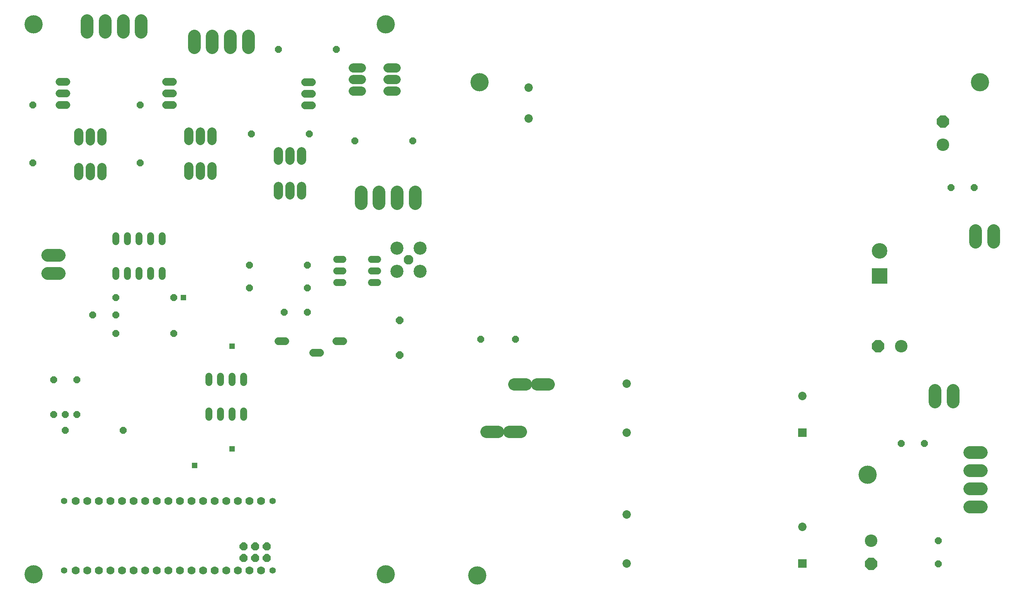
<source format=gbs>
G75*
%MOIN*%
%OFA0B0*%
%FSLAX25Y25*%
%IPPOS*%
%LPD*%
%AMOC8*
5,1,8,0,0,1.08239X$1,22.5*
%
%ADD10C,0.15750*%
%ADD11C,0.07000*%
%ADD12C,0.05524*%
%ADD13OC8,0.07000*%
%ADD14C,0.06000*%
%ADD15OC8,0.06400*%
%ADD16C,0.06800*%
%ADD17C,0.08300*%
%ADD18C,0.11300*%
%ADD19OC8,0.06000*%
%ADD20C,0.10839*%
%ADD21C,0.07887*%
%ADD22C,0.10800*%
%ADD23R,0.07296X0.07296*%
%ADD24C,0.07296*%
%ADD25C,0.10800*%
%ADD26OC8,0.10800*%
%ADD27R,0.13461X0.13461*%
%ADD28C,0.13461*%
%ADD29R,0.04762X0.04762*%
D10*
X0027300Y0026300D03*
X0331300Y0026300D03*
X0410300Y0025300D03*
X0747300Y0112300D03*
X0844300Y0451300D03*
X0412300Y0451300D03*
X0331300Y0501300D03*
X0027300Y0501300D03*
D11*
X0063800Y0089800D03*
X0073800Y0089800D03*
X0083800Y0089800D03*
X0093800Y0089800D03*
X0103800Y0089800D03*
X0113800Y0089800D03*
X0123800Y0089800D03*
X0133800Y0089800D03*
X0143800Y0089800D03*
X0153800Y0089800D03*
X0163800Y0089800D03*
X0173800Y0089800D03*
X0183800Y0089800D03*
X0193800Y0089800D03*
X0203800Y0089800D03*
X0213800Y0089800D03*
X0223800Y0089800D03*
X0223800Y0029800D03*
X0213800Y0029800D03*
X0203800Y0029800D03*
X0193800Y0029800D03*
X0183800Y0029800D03*
X0173800Y0029800D03*
X0163800Y0029800D03*
X0153800Y0029800D03*
X0143800Y0029800D03*
X0133800Y0029800D03*
X0123800Y0029800D03*
X0113800Y0029800D03*
X0103800Y0029800D03*
X0093800Y0029800D03*
X0083800Y0029800D03*
X0073800Y0029800D03*
X0063800Y0029800D03*
D12*
X0053800Y0029800D03*
X0053800Y0089800D03*
X0233800Y0089800D03*
X0233800Y0029800D03*
D13*
X0228800Y0040300D03*
X0218800Y0040300D03*
X0218800Y0050300D03*
X0228800Y0050300D03*
X0208800Y0050300D03*
X0208800Y0040300D03*
D14*
X0208800Y0162200D02*
X0208800Y0167400D01*
X0198800Y0167400D02*
X0198800Y0162200D01*
X0188800Y0162200D02*
X0188800Y0167400D01*
X0178800Y0167400D02*
X0178800Y0162200D01*
X0178800Y0192200D02*
X0178800Y0197400D01*
X0188800Y0197400D02*
X0188800Y0192200D01*
X0198800Y0192200D02*
X0198800Y0197400D01*
X0208800Y0197400D02*
X0208800Y0192200D01*
X0289200Y0278300D02*
X0294400Y0278300D01*
X0294400Y0288300D02*
X0289200Y0288300D01*
X0289200Y0298300D02*
X0294400Y0298300D01*
X0319200Y0298300D02*
X0324400Y0298300D01*
X0324400Y0288300D02*
X0319200Y0288300D01*
X0319200Y0278300D02*
X0324400Y0278300D01*
X0138300Y0283700D02*
X0138300Y0288900D01*
X0128300Y0288900D02*
X0128300Y0283700D01*
X0118300Y0283700D02*
X0118300Y0288900D01*
X0108300Y0288900D02*
X0108300Y0283700D01*
X0098300Y0283700D02*
X0098300Y0288900D01*
X0098300Y0313700D02*
X0098300Y0318900D01*
X0108300Y0318900D02*
X0108300Y0313700D01*
X0118300Y0313700D02*
X0118300Y0318900D01*
X0128300Y0318900D02*
X0128300Y0313700D01*
X0138300Y0313700D02*
X0138300Y0318900D01*
D15*
X0343300Y0245800D03*
X0343300Y0215800D03*
D16*
X0294800Y0227800D02*
X0288800Y0227800D01*
X0274800Y0217800D02*
X0268800Y0217800D01*
X0244800Y0227800D02*
X0238800Y0227800D01*
X0261800Y0431300D02*
X0267800Y0431300D01*
X0267800Y0441300D02*
X0261800Y0441300D01*
X0261800Y0451300D02*
X0267800Y0451300D01*
X0147800Y0451800D02*
X0141800Y0451800D01*
X0141800Y0441800D02*
X0147800Y0441800D01*
X0147800Y0431800D02*
X0141800Y0431800D01*
X0055800Y0431800D02*
X0049800Y0431800D01*
X0049800Y0441800D02*
X0055800Y0441800D01*
X0055800Y0451800D02*
X0049800Y0451800D01*
D17*
X0351100Y0298200D03*
D18*
X0341061Y0308239D03*
X0361139Y0308239D03*
X0361139Y0288161D03*
X0341061Y0288161D03*
D19*
X0263800Y0293300D03*
X0263800Y0273800D03*
X0263800Y0252800D03*
X0243800Y0252800D03*
X0213800Y0273800D03*
X0213800Y0293300D03*
X0148300Y0265300D03*
X0098300Y0265300D03*
X0098300Y0250300D03*
X0098300Y0234300D03*
X0078300Y0250300D03*
X0148300Y0234300D03*
X0064800Y0194300D03*
X0044800Y0194300D03*
X0044800Y0164300D03*
X0054800Y0164300D03*
X0064800Y0164300D03*
X0054800Y0150800D03*
X0104800Y0150800D03*
X0413300Y0229300D03*
X0443300Y0229300D03*
X0354800Y0400800D03*
X0304800Y0400800D03*
X0265300Y0406800D03*
X0215300Y0406800D03*
X0119300Y0381800D03*
X0119300Y0431800D03*
X0026800Y0431800D03*
X0026800Y0381800D03*
X0238800Y0479800D03*
X0288800Y0479800D03*
X0819300Y0360300D03*
X0839300Y0360300D03*
X0796300Y0139300D03*
X0776300Y0139300D03*
X0808300Y0055300D03*
X0808300Y0035300D03*
D20*
X0835280Y0084914D02*
X0845320Y0084914D01*
X0845320Y0100505D02*
X0835280Y0100505D01*
X0835280Y0116095D02*
X0845320Y0116095D01*
X0845320Y0131686D02*
X0835280Y0131686D01*
X0821095Y0175280D02*
X0821095Y0185320D01*
X0805505Y0185320D02*
X0805505Y0175280D01*
X0840505Y0313280D02*
X0840505Y0323320D01*
X0856095Y0323320D02*
X0856095Y0313280D01*
X0356686Y0346780D02*
X0356686Y0356820D01*
X0341095Y0356820D02*
X0341095Y0346780D01*
X0325505Y0346780D02*
X0325505Y0356820D01*
X0309914Y0356820D02*
X0309914Y0346780D01*
X0212686Y0481280D02*
X0212686Y0491320D01*
X0197095Y0491320D02*
X0197095Y0481280D01*
X0181505Y0481280D02*
X0181505Y0491320D01*
X0165914Y0491320D02*
X0165914Y0481280D01*
X0120186Y0494780D02*
X0120186Y0504820D01*
X0104595Y0504820D02*
X0104595Y0494780D01*
X0089005Y0494780D02*
X0089005Y0504820D01*
X0073414Y0504820D02*
X0073414Y0494780D01*
X0049320Y0302095D02*
X0039280Y0302095D01*
X0039280Y0286505D02*
X0049320Y0286505D01*
D21*
X0066300Y0370757D02*
X0066300Y0377843D01*
X0076300Y0377843D02*
X0076300Y0370757D01*
X0086300Y0370757D02*
X0086300Y0377843D01*
X0086300Y0400757D02*
X0086300Y0407843D01*
X0076300Y0407843D02*
X0076300Y0400757D01*
X0066300Y0400757D02*
X0066300Y0407843D01*
X0161300Y0408343D02*
X0161300Y0401257D01*
X0171300Y0401257D02*
X0171300Y0408343D01*
X0181300Y0408343D02*
X0181300Y0401257D01*
X0181300Y0378343D02*
X0181300Y0371257D01*
X0171300Y0371257D02*
X0171300Y0378343D01*
X0161300Y0378343D02*
X0161300Y0371257D01*
X0238800Y0361343D02*
X0238800Y0354257D01*
X0248800Y0354257D02*
X0248800Y0361343D01*
X0258800Y0361343D02*
X0258800Y0354257D01*
X0258800Y0384257D02*
X0258800Y0391343D01*
X0248800Y0391343D02*
X0248800Y0384257D01*
X0238800Y0384257D02*
X0238800Y0391343D01*
X0303257Y0443800D02*
X0310343Y0443800D01*
X0310343Y0453800D02*
X0303257Y0453800D01*
X0303257Y0463800D02*
X0310343Y0463800D01*
X0333257Y0463800D02*
X0340343Y0463800D01*
X0340343Y0453800D02*
X0333257Y0453800D01*
X0333257Y0443800D02*
X0340343Y0443800D01*
D22*
X0442457Y0190300D02*
X0452457Y0190300D01*
X0462143Y0190300D02*
X0472143Y0190300D01*
X0448143Y0149300D02*
X0438143Y0149300D01*
X0428457Y0149300D02*
X0418457Y0149300D01*
D23*
X0691048Y0148883D03*
X0691048Y0035883D03*
D24*
X0691048Y0067379D03*
X0539473Y0078206D03*
X0539473Y0035883D03*
X0539473Y0148883D03*
X0539473Y0191206D03*
X0691048Y0180379D03*
X0454709Y0420040D03*
X0454709Y0446615D03*
D25*
X0812300Y0397300D03*
X0776300Y0223300D03*
X0750300Y0055300D03*
D26*
X0750300Y0035300D03*
X0756300Y0223300D03*
X0812300Y0417300D03*
D27*
X0757859Y0284213D03*
D28*
X0757859Y0305867D03*
D29*
X0198800Y0223300D03*
X0156800Y0265300D03*
X0198800Y0134800D03*
X0166300Y0120300D03*
M02*

</source>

* ABOUT THIS EXERCISE
There is a run of lines above from the one with "X0064800Y0194300D03*" to the one with "X0835280Y0084914D02*"; print exactly that run, both ends included, and nothing else.

* SOLUTION TO THIS EXERCISE
X0064800Y0194300D03*
X0044800Y0194300D03*
X0044800Y0164300D03*
X0054800Y0164300D03*
X0064800Y0164300D03*
X0054800Y0150800D03*
X0104800Y0150800D03*
X0413300Y0229300D03*
X0443300Y0229300D03*
X0354800Y0400800D03*
X0304800Y0400800D03*
X0265300Y0406800D03*
X0215300Y0406800D03*
X0119300Y0381800D03*
X0119300Y0431800D03*
X0026800Y0431800D03*
X0026800Y0381800D03*
X0238800Y0479800D03*
X0288800Y0479800D03*
X0819300Y0360300D03*
X0839300Y0360300D03*
X0796300Y0139300D03*
X0776300Y0139300D03*
X0808300Y0055300D03*
X0808300Y0035300D03*
D20*
X0835280Y0084914D02*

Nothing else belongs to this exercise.